Weakly supervised learning has various diversities of labels

Last updated on：a month ago

Weak supervision has three types: incomplete supervision, inexact supervision, and inaccurate supervision. Weakly supervised learning is generally defined as a learning framework under inadequate supervision. However, I argue that weakly supervised learning is only using inexact supervision.

Introduction

Weakly supervised learning is a machine learning framework where the model is trained using examples that are only partially annotated or labelled.

Weak supervision types

The majority of research works about weakly supervision means inexact supervision. Here, I assume that weakly supervised learning only has inexact supervision.

• Incomplete supervision concerns the situation in which we are given a small amount of labelled data, which is insufficient to train a good learner, while abundant unlabelled data are available. Two primary techniques for incomplete supervision are active learning and semi-supervised learning. Only a subset of training data is given with labels.

• Inexact supervision concerns the situation in which some supervision information is given but not as exact as desired. A typical scenario is when only coarse-grained label information is available. The training data are given with only coarse-grained labels.

• Inaccurate supervision concerns the situation in which the supervision information is not always ground-truth; in other words, some label information may suffer from errors. The given labels are not always ground-truth.

Motivation

• Challenging to get strong supervision information like fully ground-truth labels.
• The high cost of the data-labelling process.

From the data point of view

Data in both input $x$ and output $y$ with known mapping for $y$

(Learn the mapping $f$ for another output $y^{'}$)

PU learning, P: positive data, U: unlabelled data

Safety

In practice, weakly supervised learning may not be safe, i.e. it may degenerate the performance with the usage of weakly supervised data.

Application

Learn segmentation via text

Given an image and a set of referring expressions, such as “a man sitting on the grass and a wooden stairway”, TSEG segments the image regions corresponding to the input expressions.

Image patches and referring expressions are mapped with transformers to patch and text embeddings and then compared by computing the patch-text cosine similarity score.

Learn localization via classification

Weakly supervised object localization aims to find a target object region in a given image with only weak supervision, such as image-level labels.

Kim et al. align feature directions with a class-specific weight in object localization.

Learn localization via visual relations

Only image-level supervision is given to learning to detect ad localize relations between objects.

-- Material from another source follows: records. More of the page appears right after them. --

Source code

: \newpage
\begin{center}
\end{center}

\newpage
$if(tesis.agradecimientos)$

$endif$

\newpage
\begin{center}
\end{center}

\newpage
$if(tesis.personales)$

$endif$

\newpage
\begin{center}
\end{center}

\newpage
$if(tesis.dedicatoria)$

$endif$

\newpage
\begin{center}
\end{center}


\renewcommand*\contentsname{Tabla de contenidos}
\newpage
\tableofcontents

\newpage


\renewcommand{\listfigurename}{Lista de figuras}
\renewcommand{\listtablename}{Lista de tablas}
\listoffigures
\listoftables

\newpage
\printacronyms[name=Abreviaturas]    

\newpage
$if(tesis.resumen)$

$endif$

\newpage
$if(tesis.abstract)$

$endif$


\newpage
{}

For instance, the following image is associated with a caption: “A person falling off the side of a horse as it rides”. The boxes correspond to the possible candidates for object category person (blue) and horse (red).

Reference

[1] Zhou, Z.H., 2018. A brief introduction to weakly supervised learning. National science review, 5(1), pp.44-53.

[2] Hao Dong, Learning Methods.

[3] Kim, E., Kim, S., Lee, J., Kim, H. and Yoon, S., 2022. Bridging the Gap between Classification and Localization for Weakly Supervised Object Localization. arXiv preprint arXiv:2204.00220.

[4] Strudel, R., Laptev, I. and Schmid, C., 2022. Weakly-supervised segmentation of referring expressions. arXiv preprint arXiv:2205.04725.

[5] Peyre, J., Sivic, J., Laptev, I. and Schmid, C., 2017. Weakly-supervised learning of visual relations. In Proceedings of the ieee international conference on computer vision (pp. 5179-5188).